The escalating US-China trade war remained front and center of market movements last week. Early in the week, a market frenzy shook investor risk appetite, after US President Donald Trump threatened to impose an additional 10% in tariffs on the remaining $300bn of imported Chinese goods. The news catalyzed record-level yuan depreciation, which then led to the US formally accusing China of currency manipulation.
Trade tension persisted in the following days, with the week ending on a low note, as Goldman Sachs revised its US growth forecast. In a Sunday desk note, Goldman economists announced that they do not anticipate the pair cutting a deal before the 2020 presidential elections. They expect Trump will make good on threats to implement tariffs and lowered their domestic growth forecast to 1.8%.
As a result, a sell-off of risk assets continued, as investors dumped stocks and sought safe haven in bonds and gold. Still, PE firm Blackstone said in a note that while credit and equity might underperform, a recession is unlikely before 2021. According to a BlackRock note, there’s now a “tactical opportunity to earn a pickup in spread,” given the widening high-yield spreads in global debt and the ongoing volatility.

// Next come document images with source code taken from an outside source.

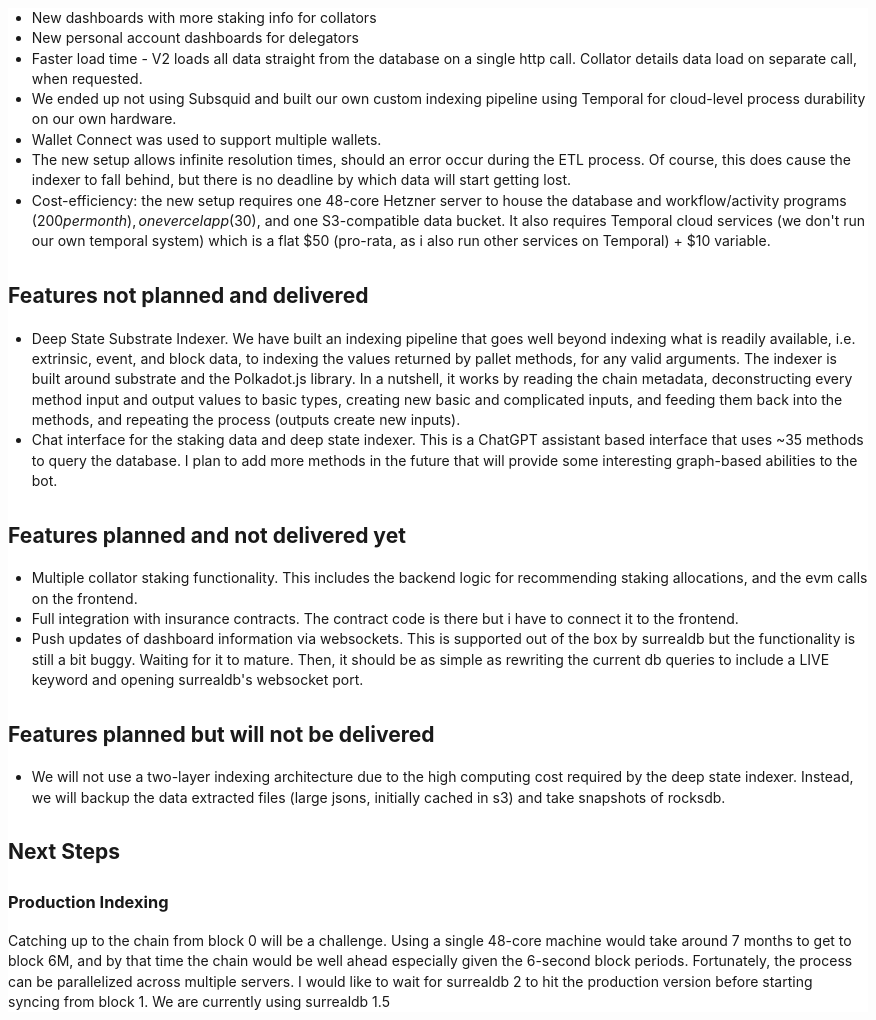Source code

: * New dashboards with more staking info for collators
* New personal account dashboards for delegators
* Faster load time - V2 loads all data straight from the database on a single http call. Collator details data load on separate call, when requested.
* We ended up not using Subsquid and built our own custom indexing pipeline using Temporal for cloud-level process durability on our own hardware.
* Wallet Connect was used to support multiple wallets.
* The new setup allows infinite resolution times, should an error occur during the ETL process. Of course, this does cause the indexer to fall behind, but there is no deadline by which data will start getting lost.
* Cost-efficiency: the new setup requires one 48-core Hetzner server to house the database and workflow/activity programs ($200 per month), one vercel app ($30), and one S3-compatible data bucket. It also requires Temporal cloud services (we don't run our own temporal system) which is a flat $50 (pro-rata, as i also run other services on Temporal) + $10 variable.

## Features not planned and delivered

* Deep State Substrate Indexer. We have built an indexing pipeline that goes well beyond indexing what is readily available, i.e. extrinsic, event, and block data, to indexing the values returned by pallet methods, for any valid arguments. The indexer is built around substrate and the Polkadot.js library. In a nutshell, it works by reading the chain metadata, deconstructing every method input and output values to basic types, creating new basic and complicated inputs, and feeding them back into the methods, and repeating the process (outputs create new inputs).
* Chat interface for the staking data and deep state indexer. This is a ChatGPT assistant based interface that uses ~35 methods to query the database. I plan to add more methods in the future that will provide some interesting graph-based abilities to the bot.

## Features planned and not delivered yet

* Multiple collator staking functionality. This includes the backend logic for recommending staking allocations, and the evm calls on the frontend.
* Full integration with insurance contracts. The contract code is there but i have to connect it to the frontend.
* Push updates of dashboard information via websockets. This is supported out of the box by surrealdb but the functionality is still a bit buggy. Waiting for it to mature. Then, it should be as simple as rewriting the current db queries to include a LIVE keyword and opening surrealdb's websocket port.

## Features planned but will not be delivered

* We will not use a two-layer indexing architecture due to the high computing cost required by the deep state indexer. Instead, we will backup the data extracted files (large jsons, initially cached in s3) and take snapshots of rocksdb.

## Next Steps

### Production Indexing

Catching up to the chain from block 0 will be a challenge. Using a single 48-core machine would take around 7 months to get to block 6M, and by that time the chain would be well ahead especially given the 6-second block periods. Fortunately, the process can be parallelized across multiple servers. I would like to wait for surrealdb 2 to hit the production version before starting syncing from block 1. We are currently using surrealdb 1.5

Amid the current climate, investors can buy Chinese paper on the cheap, with UBS saying it’s “probably the best asset now among global government bonds,” and noting that it makes sense for investors to buy Chinese debt since hedging costs are low relative to the returns. BNP Paribas expects China to receive $300bn in inflows to its onshore bond market by 2022, according to Bloomberg.
Geopolitical turmoil has also contributed to market turbulence and compounded the impact on risk assets. Ongoing protests in Hong Kong led to the government shutting down the airport on Monday, and airlines suffered as a result: Cathay Pacific shares fell to a 10-year low.
Emerging markets are also feeling the heat from Argentina, whose presidential primary elections rocked the asset class. Argentine assets tumbled after incumbent president Mauricio Macri was dealt a devastating blow; challenger Alberto Fernandez—whose running mate is former president Cristina Fernandez de Kirchner—polled at 47%, compared to Macri’s 32%.
Analysts view the results as a signal that the austere measures and business-friendly environment of the Macri administration could be coming to an end. In the aftermath of the election, the ARS crashed 30% on Monday, and the Argentine central bank used $50m of its own reserves to offset the blow.
As the trade war and EM political unrest weigh on investor risk appetites, high-quality corporates will continue to see demand. However, with yields at record lows, long-dated paper with 10- and 30-year maturities will likely see their curves driven steeper, according to a Barclays note. The rally in Treasuries will perpetuate the low yields and flat curves, creating an “attractive opportunity” for corporates to roll out upcoming maturities.